**What the task requires:** Copy every line of text in the records below without changing a word, and leave the pictures out of your answer.

(Items listed in a dataset)
BEGIN
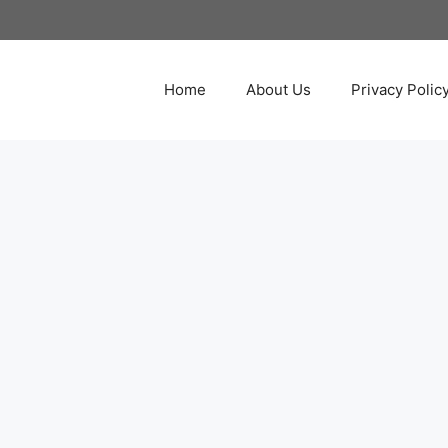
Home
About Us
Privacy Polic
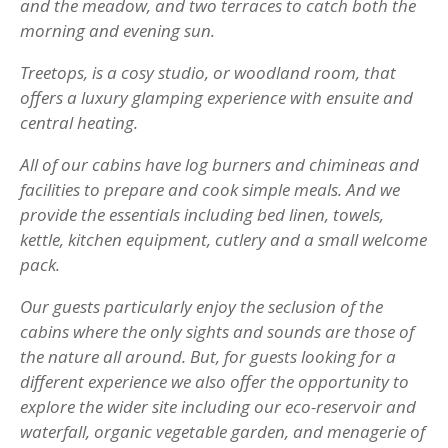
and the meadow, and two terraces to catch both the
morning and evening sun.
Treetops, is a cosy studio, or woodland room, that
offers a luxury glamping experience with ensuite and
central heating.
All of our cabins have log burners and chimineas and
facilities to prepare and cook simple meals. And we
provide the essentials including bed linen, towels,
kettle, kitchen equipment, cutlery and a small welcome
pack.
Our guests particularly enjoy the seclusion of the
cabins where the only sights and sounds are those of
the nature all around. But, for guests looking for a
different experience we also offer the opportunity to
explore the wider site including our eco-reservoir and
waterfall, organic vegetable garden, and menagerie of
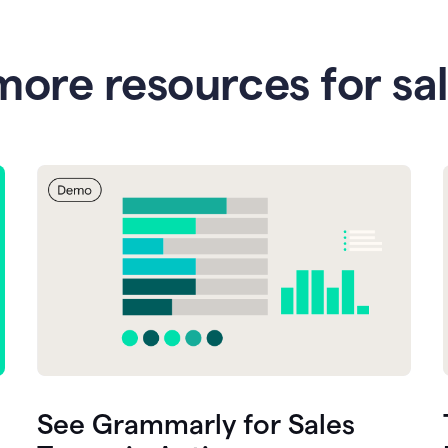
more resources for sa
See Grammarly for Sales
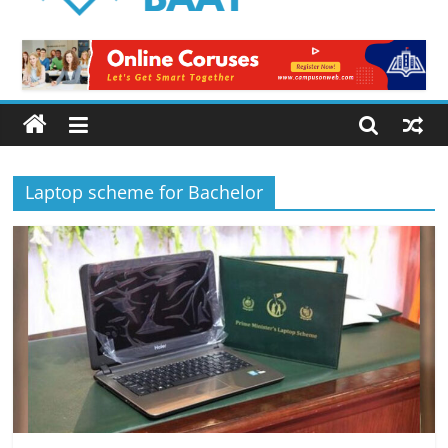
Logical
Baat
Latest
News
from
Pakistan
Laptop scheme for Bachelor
END
**Result for this exercise:**
Home
About Us
Privacy Polic
and the meadow, and two terraces to catch both the
morning and evening sun.
Treetops, is a cosy studio, or woodland room, that
offers a luxury glamping experience with ensuite and
central heating.
All of our cabins have log burners and chimineas and
facilities to prepare and cook simple meals. And we
provide the essentials including bed linen, towels,
kettle, kitchen equipment, cutlery and a small welcome
pack.
Our guests particularly enjoy the seclusion of the
cabins where the only sights and sounds are those of
the nature all around. But, for guests looking for a
different experience we also offer the opportunity to
explore the wider site including our eco-reservoir and
waterfall, organic vegetable garden, and menagerie of
more resources for sa
See Grammarly for Sales
Logical
Baat
Latest
News
from
Pakistan
Laptop scheme for Bachelor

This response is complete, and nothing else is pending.